Thoughtful Thursday & When Things Don’t Go As Planned
Life is full of the unexpected.
Sometimes things just don't go as planned.
Like this week.
I went to go on a bike ride.
As I headed up my driveway, I realized I was in too high of a gear and I needed to shift down.
I frantically tried to change gears but I was losing momentum and started to tip over.
I quickly tried to unclip my shoe from my pedal but I wasn't fast enough and down I went.
It hurt but I thought I could shake it off.
This isn't the first time this has happened and it has alway been fine in the past.
So I walked my bike to the top of my driveway, hopped on, and then took off down the street.
But it didn't take long until I realized this wasn't like the times before.
Something was wrong with my hand.
Fast foward to today.
I am typing this with a brace on my broken hand.
My husband and I are in the car on our way to visit our son in Idaho for a few days.
We had plans to mountain bike, hike, float the river, and golf.
Most of these activities can't be done with a broken hand.
This in not what I had planned.
This is not what I hoped for.
But I also know that this is a natural part of life.
This is an opportunity for growth and learning.

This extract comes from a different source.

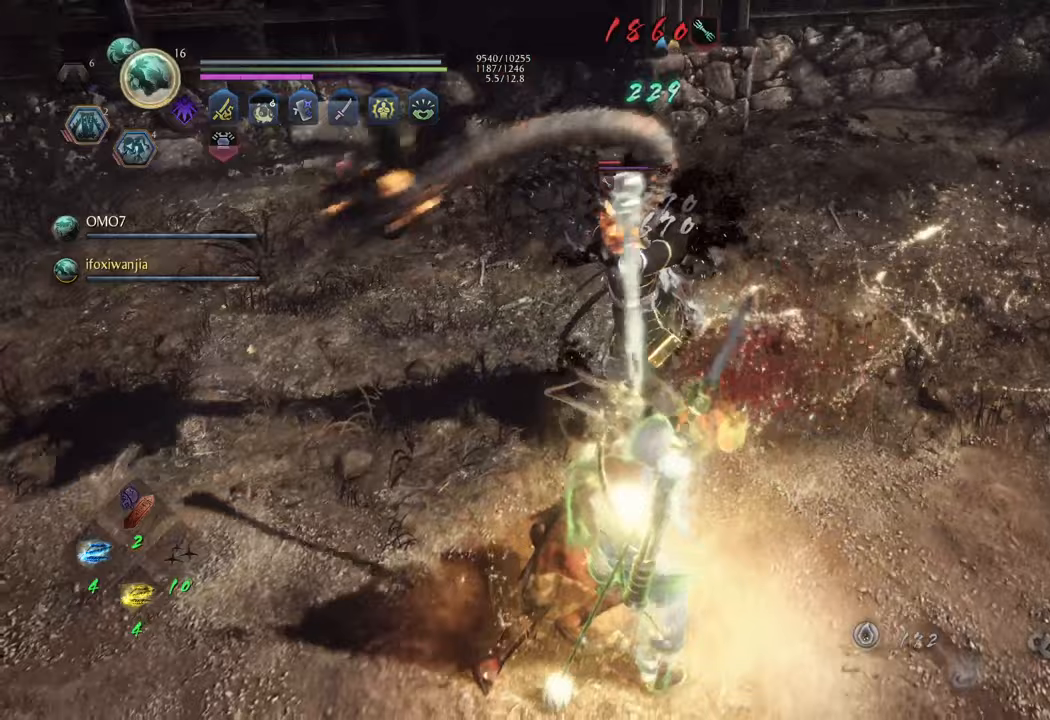
{"buttons": ["L1"], "left_stick": "up-left", "right_stick": "center", "events": [[117, "L1", "up"], [500, "L1", "down"]]}
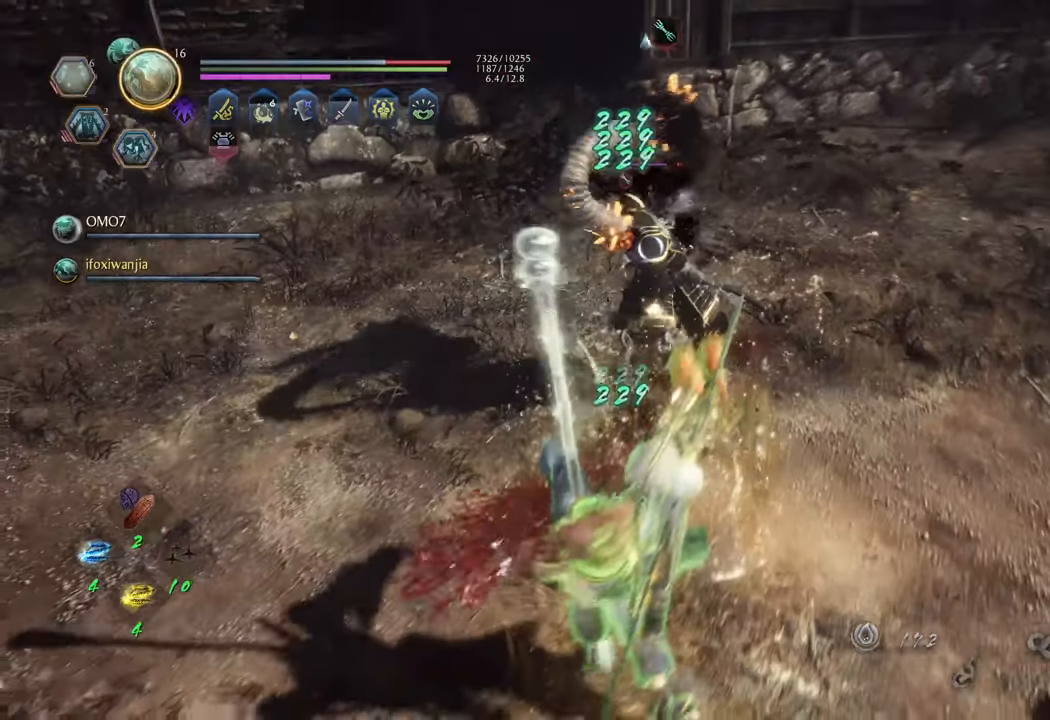
{"buttons": ["R1"], "left_stick": "up-left", "right_stick": "center", "events": [[317, "L1", "up"], [467, "R1", "down"]]}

I am not going to lie, I have felt sad and defeated about this change of plans.
And that is okay.
Of course, I have felt that way.
But I am also going to keep moving forward.
I learned a good lesson.
It is important to slow down and assess what gear I am in while starting on a hill.
I can use this to make a better decision in the future.
I am so grateful it wasn't worse.
I still get to go and spend some time with my son even though I can't do all the activities.
I also know that this accident doesn't mean I am stupid or that I should never ride my bike again.
My worth is not in question.
We all have opposition, setbacks, failures in our lives and they don't have to define us.
It is during these times of the unexpected that we have a choice.
We each get to choose how we respond to these obstacles.
Sometimes we are going to want to choose to feel sad or defeated and that is okay.
We just need to remember that it is a choice and we can choose something different any time we want.